EXERCISE INSTRUCTIONS:
Please write out all of the entries beneath this line exactly, skipping the pictures.

MATERIAL FOR THIS EXERCISE:

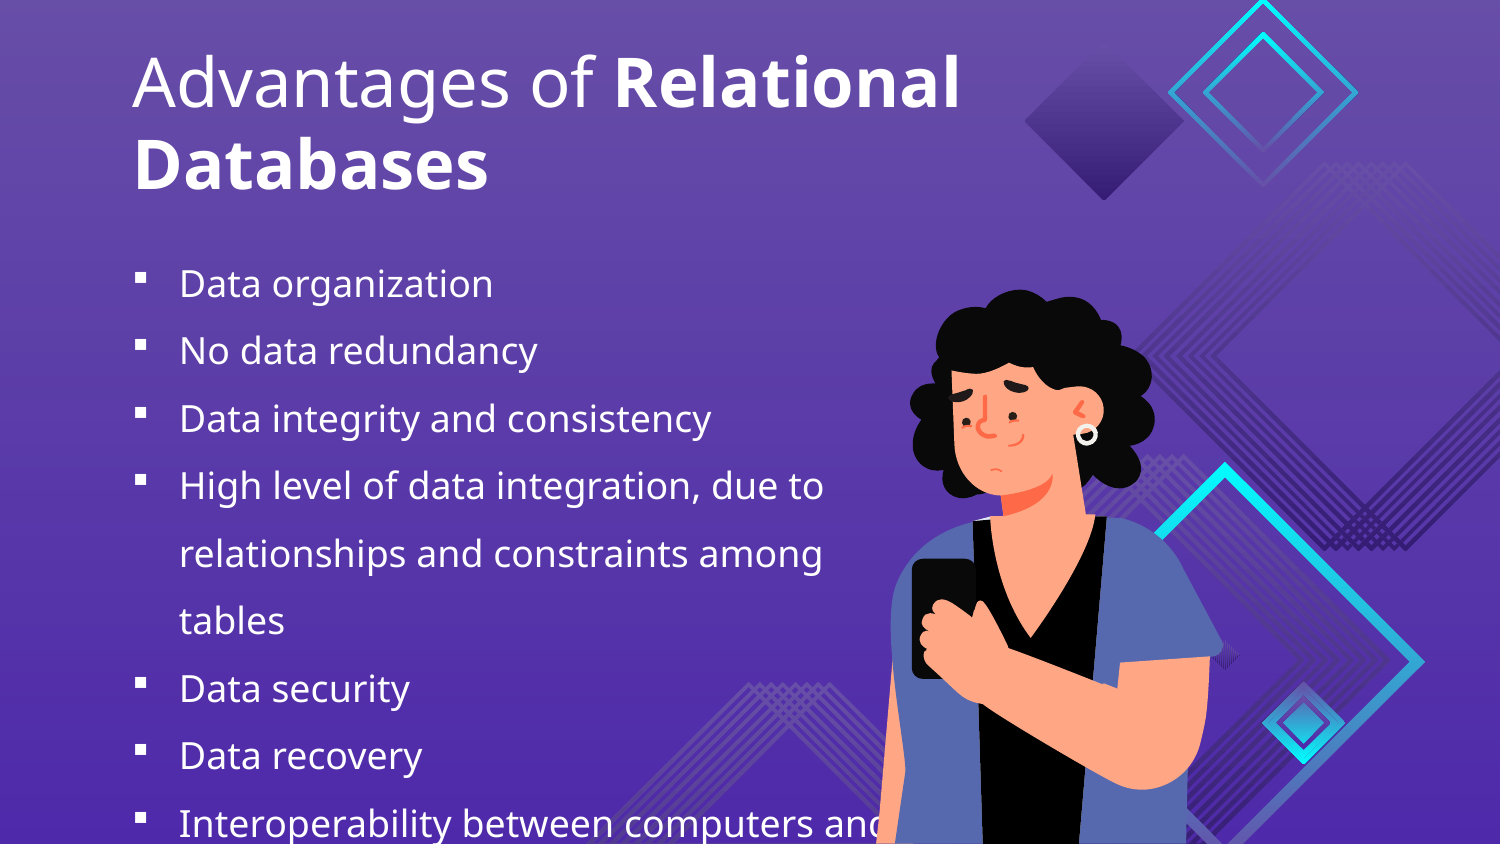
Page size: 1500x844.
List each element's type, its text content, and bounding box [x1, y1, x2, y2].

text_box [875, 289, 1226, 844]
title Advantages of Relational Databases [116, 23, 1226, 116]
list Data organization No data redundancy Data integrity and consistency High level of data integration, due to relationships and constraints among tables Data security Data recovery Interoperability between computers and software's. [116, 222, 931, 821]
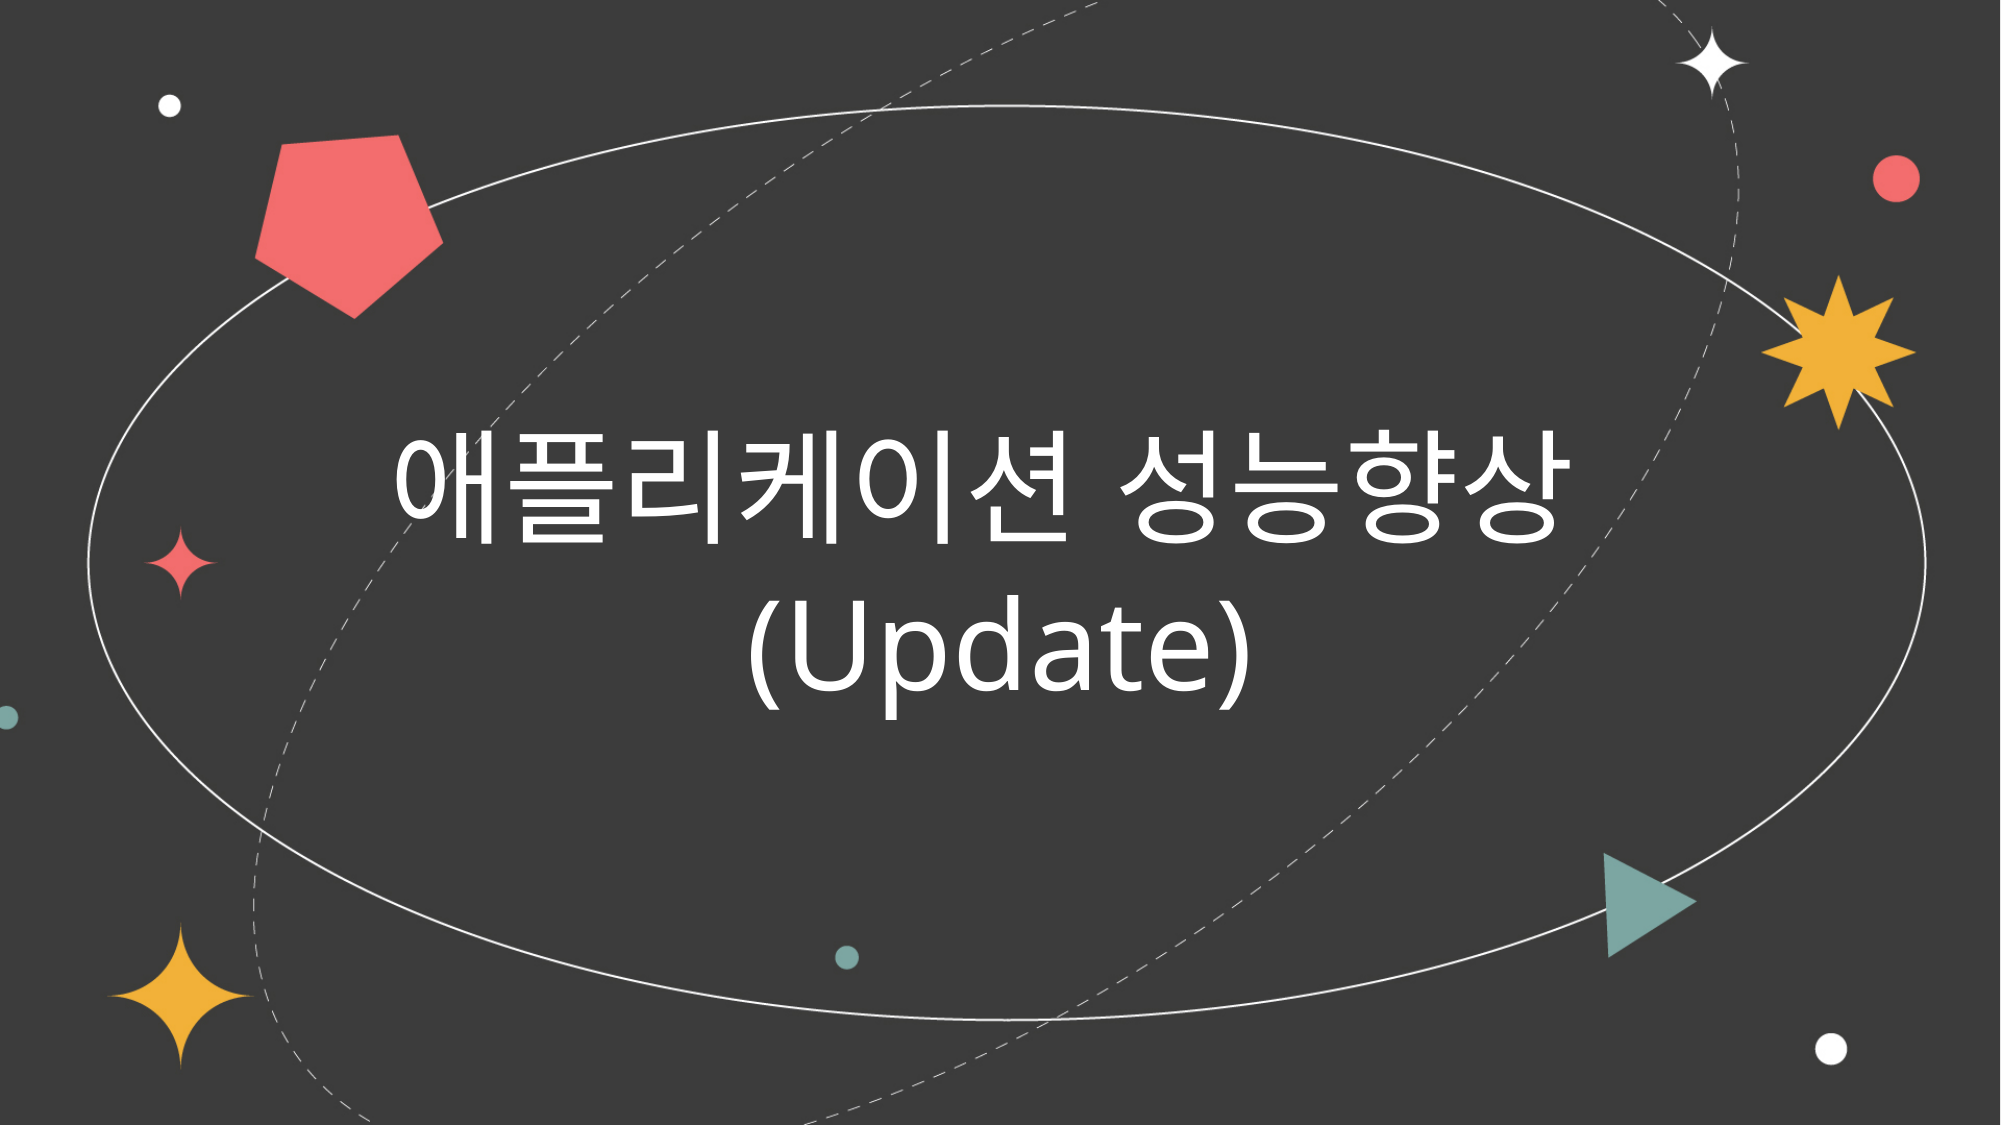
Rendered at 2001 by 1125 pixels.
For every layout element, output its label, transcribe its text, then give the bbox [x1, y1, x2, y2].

picture [0, 0, 2001, 1125]
title 애플리케이션 성능향상(Update) [174, 366, 1826, 759]
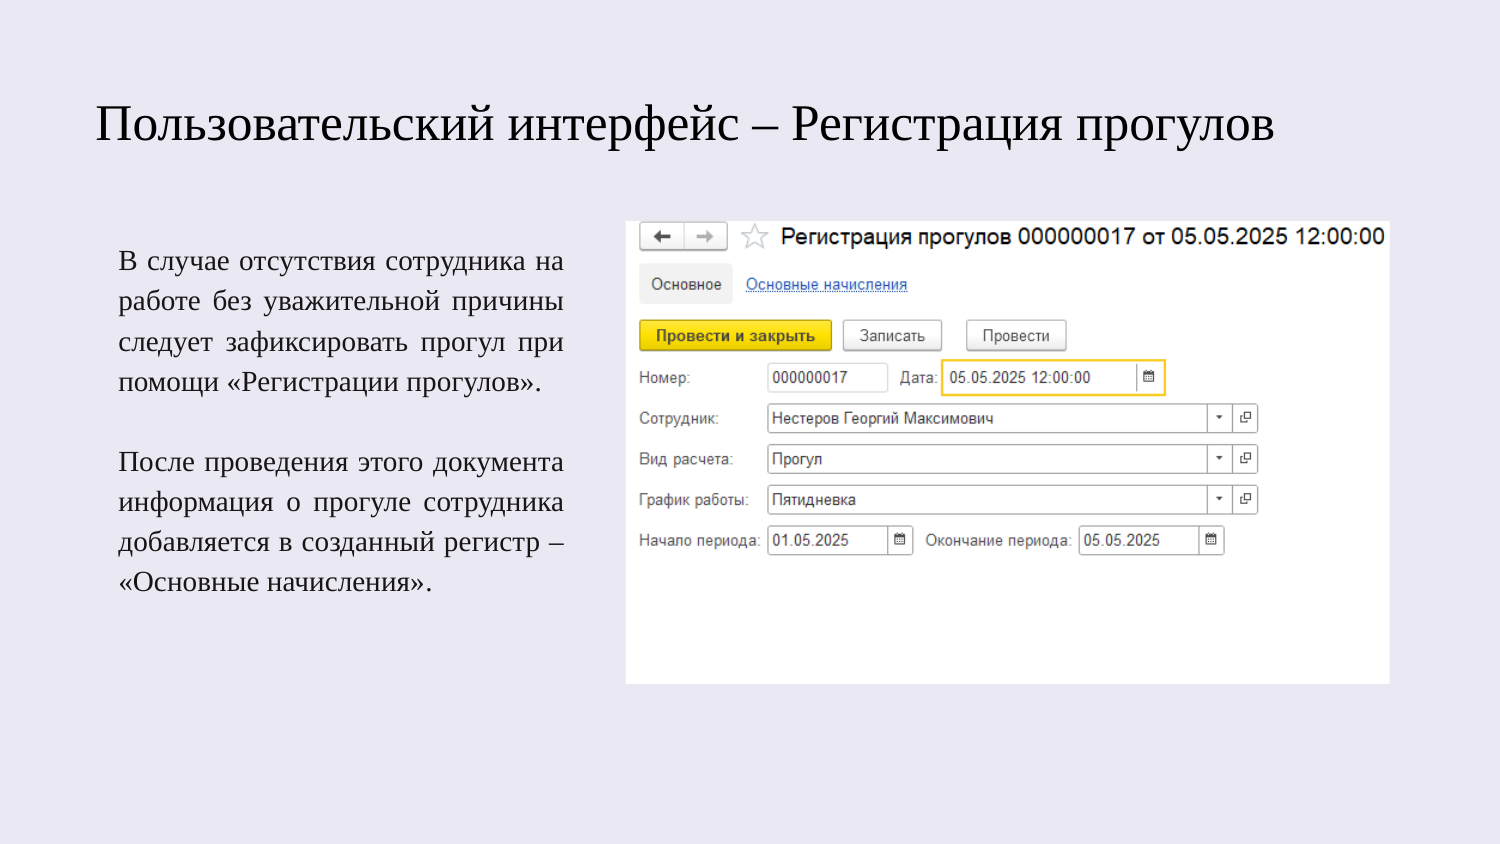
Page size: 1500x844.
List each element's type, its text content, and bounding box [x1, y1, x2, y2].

text_box В случае отсутствия сотрудника на работе без уважительной причины следует зафиксировать прогул при помощи «Регистрации прогулов». После проведения этого документа информация о прогуле сотрудника добавляется в созданный регистр – «Основные начисления». [80, 221, 580, 684]
picture [625, 221, 1390, 684]
title Пользовательский интерфейс – Регистрация прогулов [80, 73, 1390, 166]
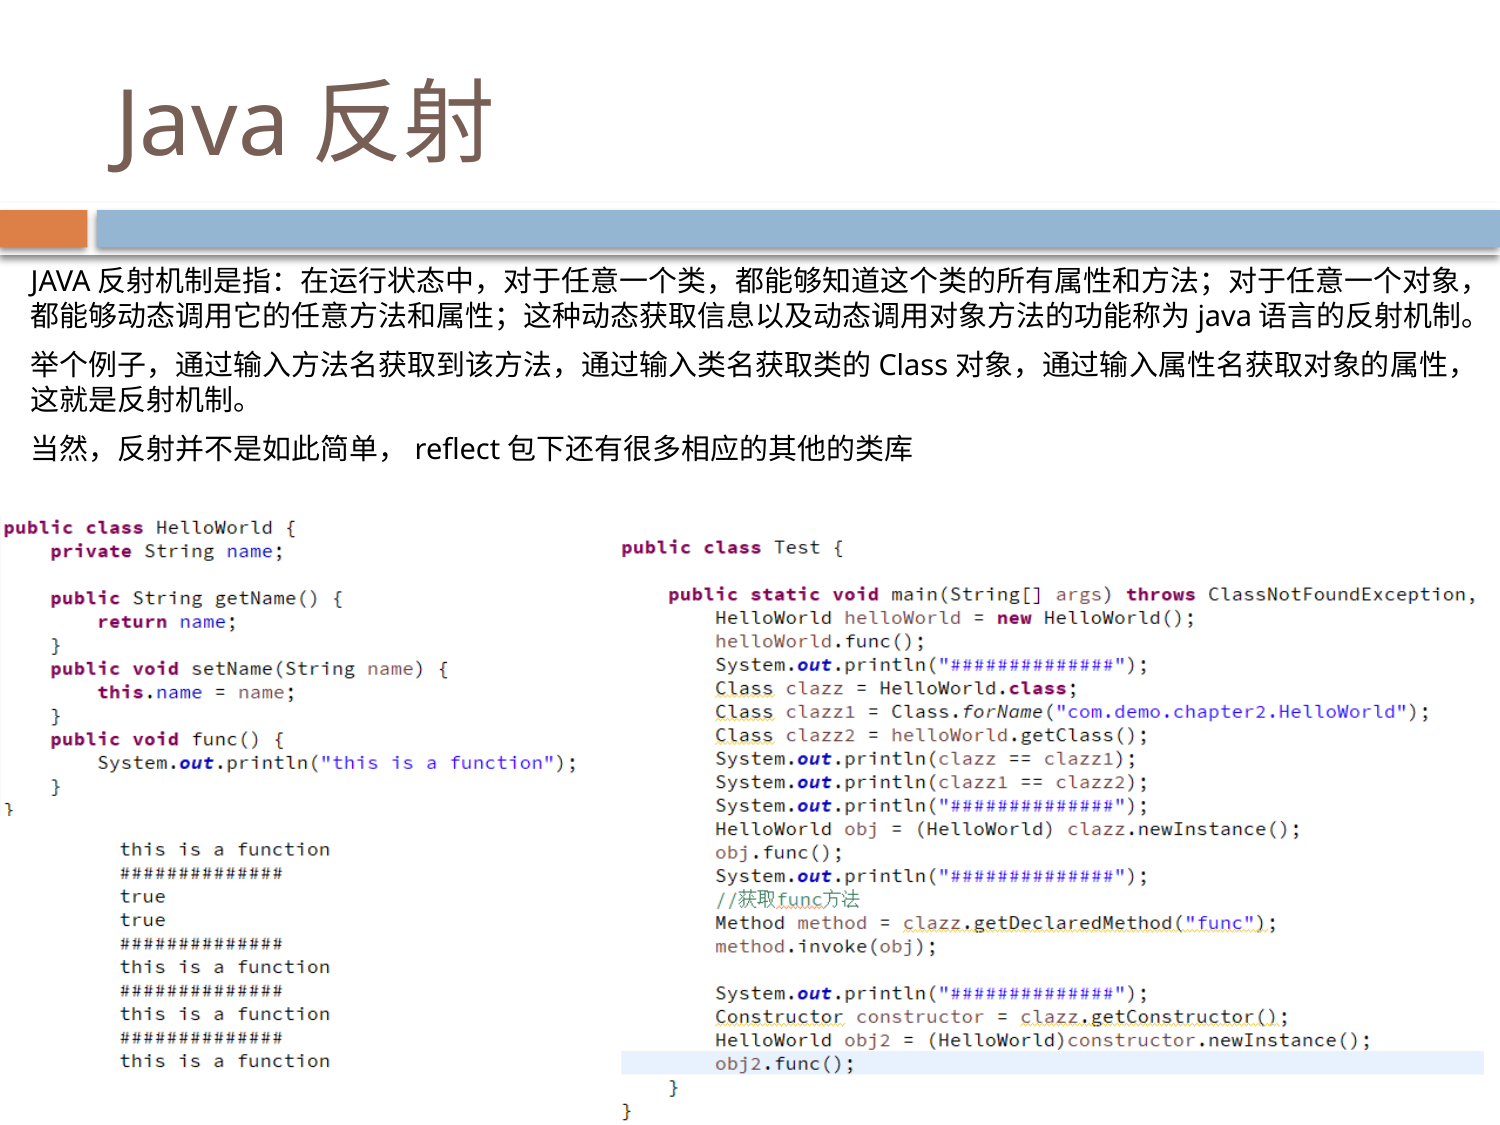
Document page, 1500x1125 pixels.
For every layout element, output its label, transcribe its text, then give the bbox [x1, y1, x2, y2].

list JAVA反射机制是指：在运行状态中，对于任意一个类，都能够知道这个类的所有属性和方法；对于任意一个对象，都能够动态调用它的任意方法和属性；这种动态获取信息以及动态调用对象方法的功能称为java语言的反射机制。 举个例子，通过输入方法名获取到该方法，通过输入类名获取类的Class对象，通过输入属性名获取对象的属性，这就是反射机制。 当然，反射并不是如此简单，reflect包下还有很多相应的其他的类库 [15, 255, 1484, 480]
picture [117, 838, 583, 1094]
picture [0, 515, 616, 816]
title Java反射 [100, 37, 1438, 200]
picture [619, 536, 1484, 1125]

ANSWER:
Page size: 1500x844.
List each element's type, its text content, and bounding box [x1, y1, x2, y2].

text_box [875, 289, 1226, 844]
title Advantages of Relational Databases [116, 23, 1226, 116]
list Data organization No data redundancy Data integrity and consistency High level of data integration, due to relationships and constraints among tables Data security Data recovery Interoperability between computers and software's. [116, 222, 931, 821]
Rendered at 2001 by 1125 pixels.
For every layout element, output its label, transcribe its text, then give the bbox [x1, y1, x2, y2].

picture [0, 0, 2001, 1125]
title 애플리케이션 성능향상(Update) [174, 366, 1826, 759]
Page size: 1500x844.
List each element's type, its text content, and bounding box [x1, y1, x2, y2].

text_box В случае отсутствия сотрудника на работе без уважительной причины следует зафиксировать прогул при помощи «Регистрации прогулов». После проведения этого документа информация о прогуле сотрудника добавляется в созданный регистр – «Основные начисления». [80, 221, 580, 684]
picture [625, 221, 1390, 684]
title Пользовательский интерфейс – Регистрация прогулов [80, 73, 1390, 166]
Document page, 1500x1125 pixels.
For every layout element, output its label, transcribe its text, then give the bbox [x1, y1, x2, y2].

list JAVA反射机制是指：在运行状态中，对于任意一个类，都能够知道这个类的所有属性和方法；对于任意一个对象，都能够动态调用它的任意方法和属性；这种动态获取信息以及动态调用对象方法的功能称为java语言的反射机制。 举个例子，通过输入方法名获取到该方法，通过输入类名获取类的Class对象，通过输入属性名获取对象的属性，这就是反射机制。 当然，反射并不是如此简单，reflect包下还有很多相应的其他的类库 [15, 255, 1484, 480]
picture [117, 838, 583, 1094]
picture [0, 515, 616, 816]
title Java反射 [100, 37, 1438, 200]
picture [619, 536, 1484, 1125]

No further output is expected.